The year after _Beetlejuice_ was released, I was taking a very serious law class, taught by a very serious teacher who happened to be an attorney as well.  Some of us were sitting around one day, talking about how it would be sooooo funny if one day, this teacher suddenly broke out singing this song and doing that silly dance they did in the film.

One day, class was particularly serious, and one of the others who had been in the conversation about the film sort of turned halfway in her seat and sighed and looked bored.  So, I simply mouthed the word "Day-O" where she could see, when the teachers back was turned.  She started giggling and couldn't stop.  She wasn't the only one who had seen me, and they started laughing, as well, and soon just about the entire class was nearly falling out of their chairs laughing so hard.
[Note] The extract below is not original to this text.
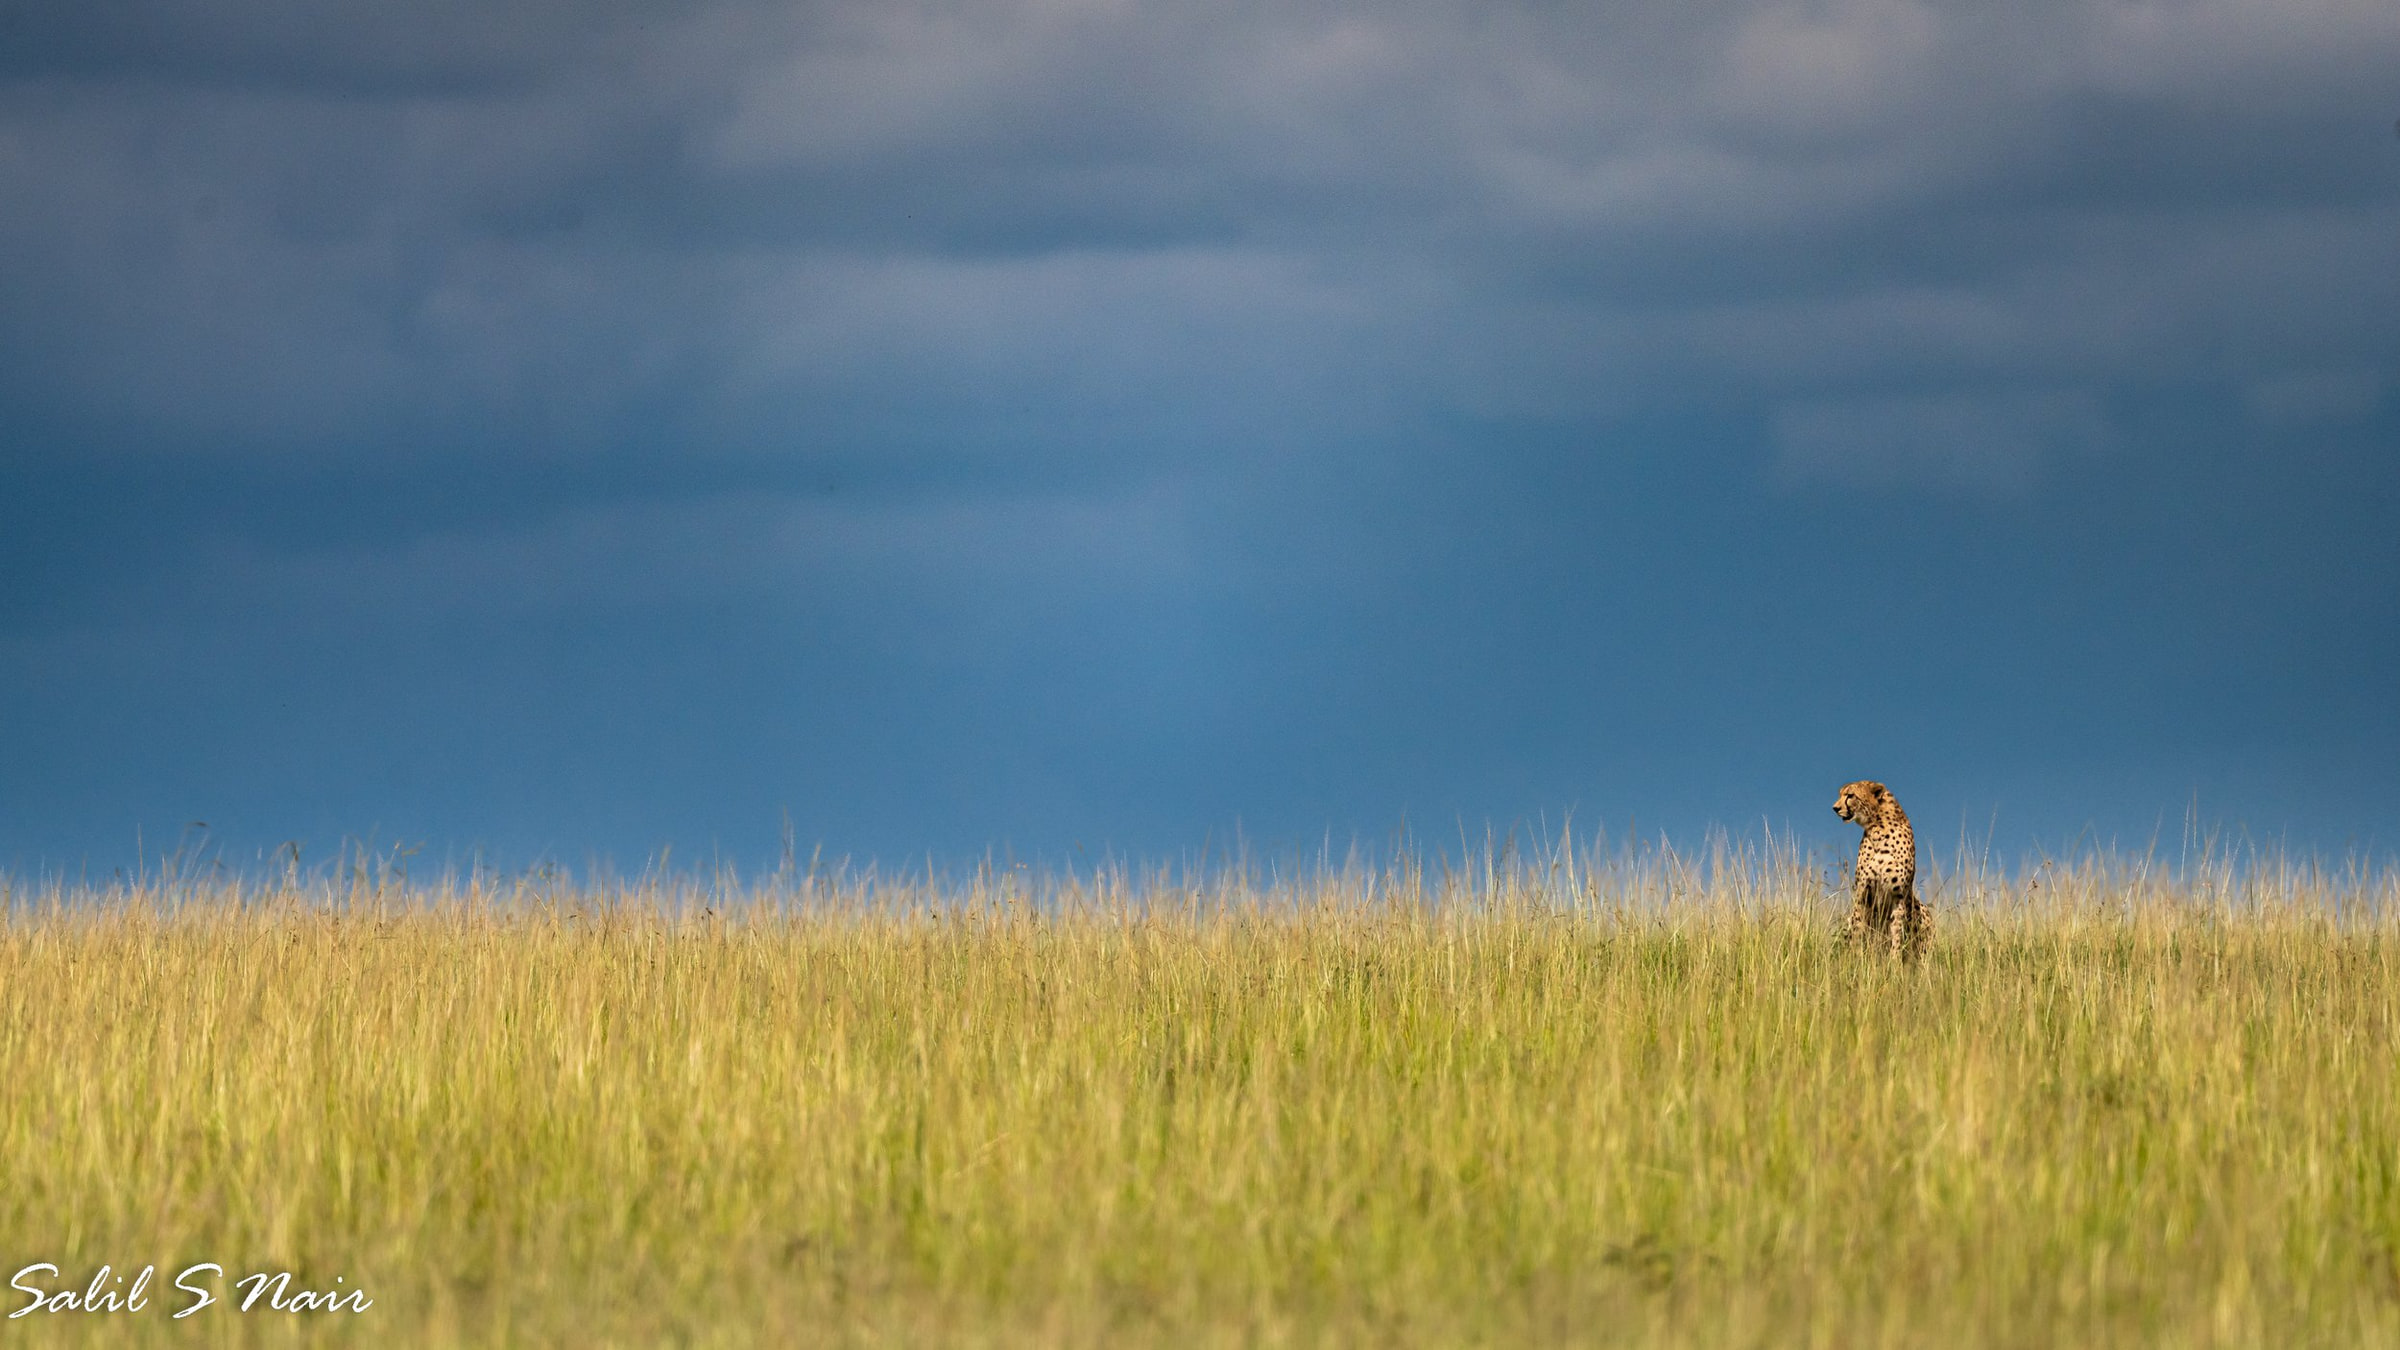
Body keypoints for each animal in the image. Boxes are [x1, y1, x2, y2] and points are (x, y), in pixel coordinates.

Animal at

Well, serious teacher (who I later worked for and discovered that he had a wonderful sense of humor and is, in reality just an aging hippie...but felt he needed to project a professional image in the classroom) looked around frowning...but when he saw which of us were laughing the hardest, he just smiled and shook his head and went on with what he was saying.  You see, he knew that this particular group within the class was insane.  We were all older than the average community college student and made it very clear to him that we would only let him be so serious for so long a time before doing something to break things up.  Since most of us got very good grades, we were able to get away with things like that.

Anyway, that's what I always think of first when I see something about _Beetlejuice*.*_


----------



## The Pelagic Argosy (Dec 5, 2006)

Lucien21 said:


> Edward Scissorhands
> Nighmare Before Christmas (although he didn't direct)
> Batman Returns
> Ed Wood
> ...



How could you forget Pee Wee's Big Adventure?


----------



## Lucien21 (Dec 5, 2006)

It wasn't easy, but I nearly had.

I'll try harder.


----------



## Paige Turner (Dec 5, 2006)

The Pelagic Argosy said:


> How could you forget Pee Wee's Big Adventure?



Counselling and Prozac


----------



## El_L1 (Dec 6, 2006)

fave part-the scene where all the dead people are waiting in the waiting room


----------